Source texts of formatted documents:
-.-.-

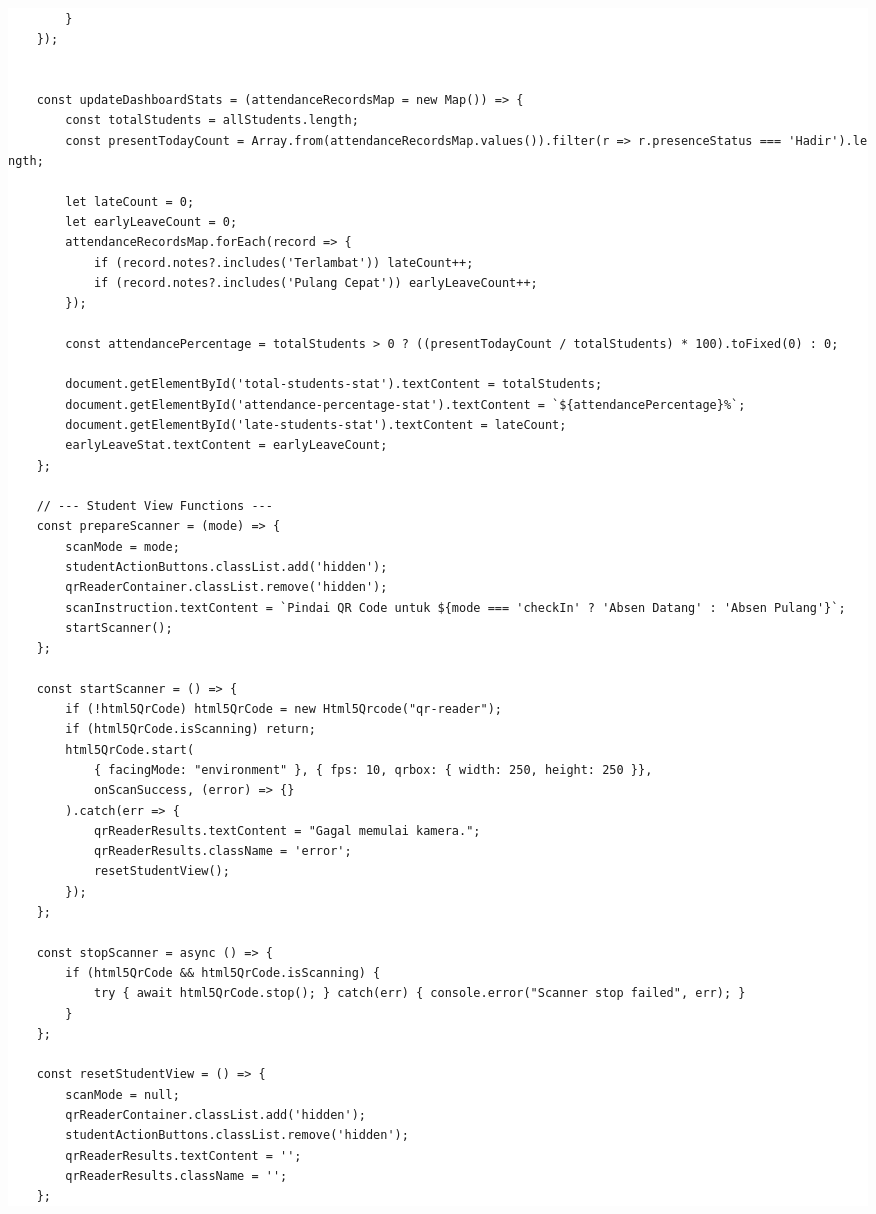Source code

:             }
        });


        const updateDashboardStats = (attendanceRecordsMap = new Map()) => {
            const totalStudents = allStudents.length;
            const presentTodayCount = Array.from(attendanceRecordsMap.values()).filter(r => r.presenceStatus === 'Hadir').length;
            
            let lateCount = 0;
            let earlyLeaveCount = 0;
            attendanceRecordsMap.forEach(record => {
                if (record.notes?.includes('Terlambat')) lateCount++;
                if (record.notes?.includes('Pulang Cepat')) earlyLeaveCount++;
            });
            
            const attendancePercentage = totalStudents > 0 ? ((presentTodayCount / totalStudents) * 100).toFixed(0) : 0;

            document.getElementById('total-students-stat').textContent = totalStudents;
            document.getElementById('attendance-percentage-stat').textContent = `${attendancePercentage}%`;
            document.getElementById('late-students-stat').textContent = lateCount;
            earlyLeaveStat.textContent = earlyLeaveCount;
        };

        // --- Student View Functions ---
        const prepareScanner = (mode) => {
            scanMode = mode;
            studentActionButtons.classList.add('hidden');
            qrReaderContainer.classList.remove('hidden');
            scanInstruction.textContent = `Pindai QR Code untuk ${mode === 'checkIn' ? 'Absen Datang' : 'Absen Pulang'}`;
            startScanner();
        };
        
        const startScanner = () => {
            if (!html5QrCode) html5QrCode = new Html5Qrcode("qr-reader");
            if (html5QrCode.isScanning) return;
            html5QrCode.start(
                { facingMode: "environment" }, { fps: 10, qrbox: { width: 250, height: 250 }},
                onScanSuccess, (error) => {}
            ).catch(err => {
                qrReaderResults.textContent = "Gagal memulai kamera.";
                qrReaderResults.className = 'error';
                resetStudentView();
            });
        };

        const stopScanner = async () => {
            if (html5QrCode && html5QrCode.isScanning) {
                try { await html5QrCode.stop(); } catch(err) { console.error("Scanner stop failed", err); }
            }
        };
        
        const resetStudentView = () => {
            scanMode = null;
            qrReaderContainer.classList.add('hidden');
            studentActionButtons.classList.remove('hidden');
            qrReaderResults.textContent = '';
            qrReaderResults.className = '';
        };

-.-.-

Exercise >>
Pick each line holding the word "includes" out of the data and copy it.

Task solution >>
                if (record.notes?.includes('Terlambat')) lateCount++;
                if (record.notes?.includes('Pulang Cepat')) earlyLeaveCount++;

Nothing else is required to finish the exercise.